What kind of book makes a good musical vs. a straight [non-musical] play?

 Sure, it’s different from a straight play.  But playwrights, like Terrence McNally and Hugh Wheeler have been willing to write musicals, and they’ve written them brilliantly. Lots of playwrights won’t do it, and it’s because, I said—they’re the least celebrated, and the most important. It’s a paradox.  No, what I think happen—I would love to simplify the answer and say a good musical has a good story.  But Company didn’t—it was totally anti-linear, and it became a hell of a musical.  So I don’t there are any rules, but I think quality writing is very important, and the ability to write scenes that can really be acted with authority and authenticity.  It’s literary.  And in that regard, I don’t think there’s that much difference between directing a musical, and a play, or a musical, play, and an opera.  They all deal with the same basic tenets. Good writing, and either tell a story, or tell something so abstract, that isn’t story, but holds the attention.  And metaphor is a huge part of the kind of theater that I love.  Not everybody.  But if I can find a metaphor, I’ve found an anchor for a musical.  And a metaphor is not always jolly. It’s very often political, and I like that.

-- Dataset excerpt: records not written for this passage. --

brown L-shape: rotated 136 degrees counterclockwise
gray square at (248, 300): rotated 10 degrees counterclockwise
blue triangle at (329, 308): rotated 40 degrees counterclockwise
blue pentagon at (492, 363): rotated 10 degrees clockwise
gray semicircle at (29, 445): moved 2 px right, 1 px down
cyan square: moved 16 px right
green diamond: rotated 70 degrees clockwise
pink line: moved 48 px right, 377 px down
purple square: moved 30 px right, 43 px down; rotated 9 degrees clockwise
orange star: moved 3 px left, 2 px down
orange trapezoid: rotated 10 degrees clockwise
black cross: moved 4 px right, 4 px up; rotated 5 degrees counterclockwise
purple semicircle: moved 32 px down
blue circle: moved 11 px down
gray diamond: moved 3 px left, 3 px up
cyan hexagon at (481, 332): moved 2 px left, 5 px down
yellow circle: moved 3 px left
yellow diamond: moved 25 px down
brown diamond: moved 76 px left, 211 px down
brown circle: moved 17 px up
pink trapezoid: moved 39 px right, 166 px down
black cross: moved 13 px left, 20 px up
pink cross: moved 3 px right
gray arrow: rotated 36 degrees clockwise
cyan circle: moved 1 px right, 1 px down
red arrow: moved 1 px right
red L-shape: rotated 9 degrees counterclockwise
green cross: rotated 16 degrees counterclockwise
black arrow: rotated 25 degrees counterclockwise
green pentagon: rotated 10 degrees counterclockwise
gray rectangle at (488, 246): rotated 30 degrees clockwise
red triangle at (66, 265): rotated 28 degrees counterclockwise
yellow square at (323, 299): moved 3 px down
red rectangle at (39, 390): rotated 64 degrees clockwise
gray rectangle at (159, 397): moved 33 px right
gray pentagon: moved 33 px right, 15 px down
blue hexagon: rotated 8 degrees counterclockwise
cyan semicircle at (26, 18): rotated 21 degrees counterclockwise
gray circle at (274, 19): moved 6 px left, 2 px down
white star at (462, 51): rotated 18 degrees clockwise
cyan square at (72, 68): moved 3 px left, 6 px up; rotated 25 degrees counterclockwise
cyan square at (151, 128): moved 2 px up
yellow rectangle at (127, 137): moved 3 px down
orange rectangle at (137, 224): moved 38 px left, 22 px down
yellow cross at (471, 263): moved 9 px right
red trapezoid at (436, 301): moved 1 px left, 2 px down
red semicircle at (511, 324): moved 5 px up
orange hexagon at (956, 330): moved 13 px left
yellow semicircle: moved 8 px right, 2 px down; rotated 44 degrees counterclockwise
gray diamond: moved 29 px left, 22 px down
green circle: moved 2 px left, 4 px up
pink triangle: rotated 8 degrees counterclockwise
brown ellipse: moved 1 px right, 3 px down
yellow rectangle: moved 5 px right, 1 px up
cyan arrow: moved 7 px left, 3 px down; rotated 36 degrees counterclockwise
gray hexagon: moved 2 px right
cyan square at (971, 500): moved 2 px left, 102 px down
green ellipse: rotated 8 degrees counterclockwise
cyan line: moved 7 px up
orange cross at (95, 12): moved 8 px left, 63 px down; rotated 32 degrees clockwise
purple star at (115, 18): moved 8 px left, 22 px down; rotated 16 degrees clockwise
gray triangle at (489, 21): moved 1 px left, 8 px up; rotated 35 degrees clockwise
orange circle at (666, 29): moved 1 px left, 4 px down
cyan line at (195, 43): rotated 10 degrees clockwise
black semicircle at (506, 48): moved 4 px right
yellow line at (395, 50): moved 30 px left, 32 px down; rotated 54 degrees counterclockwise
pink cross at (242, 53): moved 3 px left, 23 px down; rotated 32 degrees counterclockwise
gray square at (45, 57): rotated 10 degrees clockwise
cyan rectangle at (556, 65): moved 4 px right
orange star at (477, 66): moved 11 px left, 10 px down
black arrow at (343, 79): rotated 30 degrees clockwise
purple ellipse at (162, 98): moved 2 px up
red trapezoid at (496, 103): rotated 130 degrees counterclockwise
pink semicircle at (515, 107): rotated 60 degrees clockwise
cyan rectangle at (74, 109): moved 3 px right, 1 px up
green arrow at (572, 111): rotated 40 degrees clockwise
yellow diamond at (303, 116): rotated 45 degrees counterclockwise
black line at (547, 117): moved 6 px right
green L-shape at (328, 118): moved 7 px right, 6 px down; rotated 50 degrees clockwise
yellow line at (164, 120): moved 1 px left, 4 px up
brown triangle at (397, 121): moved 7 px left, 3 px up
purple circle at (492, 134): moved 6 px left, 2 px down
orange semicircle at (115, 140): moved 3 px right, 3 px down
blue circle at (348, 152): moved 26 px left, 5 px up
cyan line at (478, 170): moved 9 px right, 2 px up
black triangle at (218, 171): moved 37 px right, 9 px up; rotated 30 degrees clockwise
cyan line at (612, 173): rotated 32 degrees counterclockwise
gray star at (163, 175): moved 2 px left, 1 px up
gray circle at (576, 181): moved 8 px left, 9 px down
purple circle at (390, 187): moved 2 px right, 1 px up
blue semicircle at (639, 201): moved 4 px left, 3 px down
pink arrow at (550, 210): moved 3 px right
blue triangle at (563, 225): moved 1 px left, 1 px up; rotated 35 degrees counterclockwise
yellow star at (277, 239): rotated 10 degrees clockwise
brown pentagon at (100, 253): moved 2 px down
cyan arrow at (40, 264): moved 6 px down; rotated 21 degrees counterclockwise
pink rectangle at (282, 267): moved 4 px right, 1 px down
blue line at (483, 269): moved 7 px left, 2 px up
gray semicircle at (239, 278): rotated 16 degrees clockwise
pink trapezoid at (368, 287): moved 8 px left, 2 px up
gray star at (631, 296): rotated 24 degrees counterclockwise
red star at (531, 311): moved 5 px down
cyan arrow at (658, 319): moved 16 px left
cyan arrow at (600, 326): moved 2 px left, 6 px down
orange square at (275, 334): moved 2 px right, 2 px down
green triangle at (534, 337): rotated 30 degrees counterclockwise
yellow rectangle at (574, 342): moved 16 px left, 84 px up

What about your production in Las Vegas?

No, no it’s Phantom.  And I’ve done an hour and thirty-five minute version of Phantom at the Venetian, and see it if you go to Vegas, because I’m very proud of it.  No intermission.  And I’ve cut the book, but made the story completely clear.  And then when you work in Vegas they want you to spend money, which is the only place in the world where they want you to spend money on production values.  So, I mean, they spent $40 million doing a musical. So I spent it for them.

When does Paradise Found open?

We start previewing the 26th of May in London, in this small theater.  Very small theater.  150 seats again.  I’m doing that again. And we play for a week of previews and then six weeks of performances, and then we close and hopefully come to America.